I disagree with your statement "I'm not a huge fan of putting these far from the logic that uses them".

I find this to be an essential component of unit testing and code organization.

Jamie Allen, in Effective Akka, states the following about externalizing business logic (emphasis mine):

This has a few added benefits. First of all, not only can we we write useful unit tests, but we can also get meaningful stack traces that say the name where the failure occurred in the function. It also prevents us from closing over external state, since everything must be passed as an operand to it. Plus, we can build libraries of reusable functions that reduce code duplication.

When writing code I take it a step further than your example and move the business logic into a separate package:

package businessLogic

object ProductGetter {
  def passthroughToysOnly(products : List[Product]) : List[Toy] =
    products flatMap {p => 
      p.category match {
        case "toy" => Some(p)
        case _ => None
    }
  }
}

This allows for changing the concurrency methodology to Futures, Java threads, or even some not yet created concurrency library without having to refactor my business logic. The business logic packages become the "what" of the code, the akka libraries become the "how".

If you isolate the business logic then all receive methods become simple "routers" of messages to external functions. Therefore, if you hammer at your business logic with unit tests the only testing you need to do of your Actors is to ensure the case patterns are matching correctly.

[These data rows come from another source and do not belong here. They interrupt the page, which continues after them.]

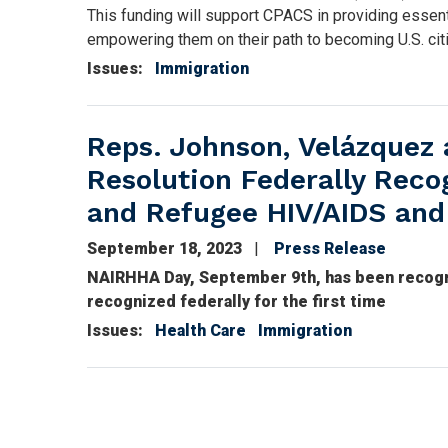
This funding will support CPACS in providing essent
empowering them on their path to becoming U.S. citi
Issues
:
Immigration
Reps. Johnson, Velázquez 
Resolution Federally Reco
and Refugee HIV/AIDS and
September 18, 2023
Press Release
NAIRHHA Day, September 9th, has been recogni
recognized federally for the first time
Issues
:
Health Care
Immigration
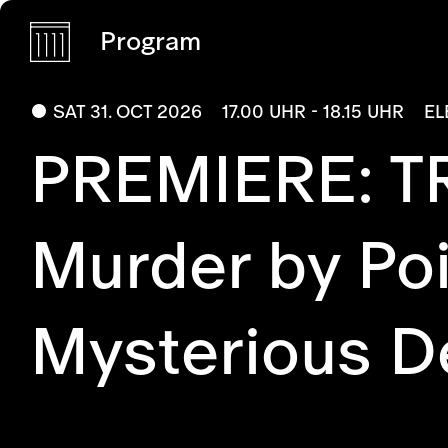
Program
SAT 31. OCT 2026
17.00 UHR - 18.15 UHR
EL
PREMIERE: T
Murder by Poi
Mysterious De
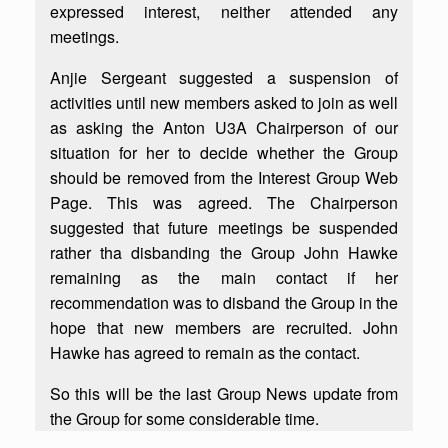
expressed interest, neither attended any
meetings.
Anjie Sergeant suggested a suspension of
activities until new members asked to join as well
as asking the Anton U3A Chairperson of our
situation for her to decide whether the Group
should be removed from the Interest Group Web
Page. This was agreed. The Chairperson
suggested that future meetings be suspended
rather tha disbanding the Group John Hawke
remaining as the main contact if her
recommendation was to disband the Group in the
hope that new members are recruited. John
Hawke has agreed to remain as the contact.
So this will be the last Group News update from
the Group for some considerable time.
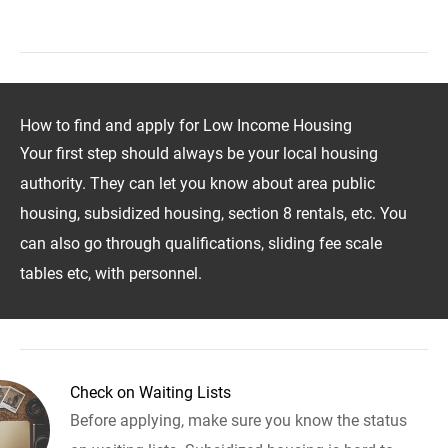
How to find and apply for Low Income Housing
Your first step should always be your local housing
authority. They can let you know about area public
housing, subsidized housing, section 8 rentals, etc. You
can also go through qualifications, sliding fee scale
tables etc, with personnel.
Check on Waiting Lists
Before applying, make sure you know the status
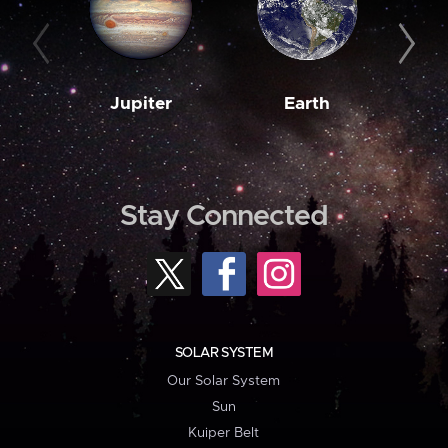
Jupiter
Earth
M
Stay Connected
SOLAR SYSTEM
Our Solar System
Sun
Kuiper Belt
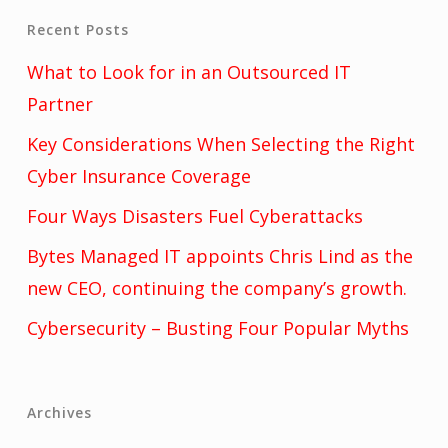
Recent Posts
What to Look for in an Outsourced IT
Partner
Key Considerations When Selecting the Right
Cyber Insurance Coverage
Four Ways Disasters Fuel Cyberattacks
Bytes Managed IT appoints Chris Lind as the
new CEO, continuing the company’s growth.
Cybersecurity – Busting Four Popular Myths
Archives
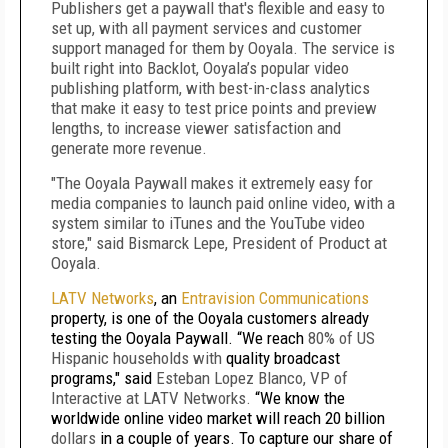
Publishers get a paywall that's flexible and easy to
set up, with all payment services and customer
support managed for them by Ooyala.
The service is
built right into Backlot, Ooyala’s popular video
publishing platform, with best-in-class analytics
that make it easy to test price points and preview
lengths, to increase viewer satisfaction and
generate more revenue.
"The Ooyala Paywall makes it extremely easy for
media companies to launch paid online video, with a
system similar to iTunes and the YouTube video
store," said Bismarck Lepe, President of Product at
Ooyala.
LATV Networks
, an
Entravision Communications
property, is one of the Ooyala customers already
testing the Ooyala Paywall. “We reach
80% of US
Hispanic households with
quality broadcast
programs," said
Esteban Lopez Blanco, VP of
Interactive at LATV Networks.
“We know the
worldwide online video market will reach 20 billion
dollars
in a couple of years. To capture our share of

Addressing your specific problem: I would remove the getActiveProductsByIds from the Actor. If the user of the Actor wants to only get active products leave it to them to filter the ids first. Your Actor should do 1 thing only: GetProductById. Quoting Allen again:

It is very easy to make an actor perform addition tasks - we simply add new messages to its receive block to allow it to perform more and different kinds of work. However, doing so limits your ability to compose systems of actors and define contextual grouping. Keep your actors focused on a single kind of work, and in doing so, allow yourself to use them flexibly.

0
votes

First of all, this is a very interesting question. Akka documentation is very good in general, and the testing part has many insightful notes along the way to avoid common pitfalls and suggesting best practices.

The other day I was reading about this, and found a suggestion that I didn't try before: using the observer pattern. The idea is to leave your Actors to only care about messaging (which you don't need to test, Akka team will do it for you ;) and broadcast events to subscribers. This way your logic gets completely isolated from Actors, hence making it much easier to test.

Note: I haven't tried this in a production system, but since you mentioned that only very basic stuff is in your production system this might be worth a shot.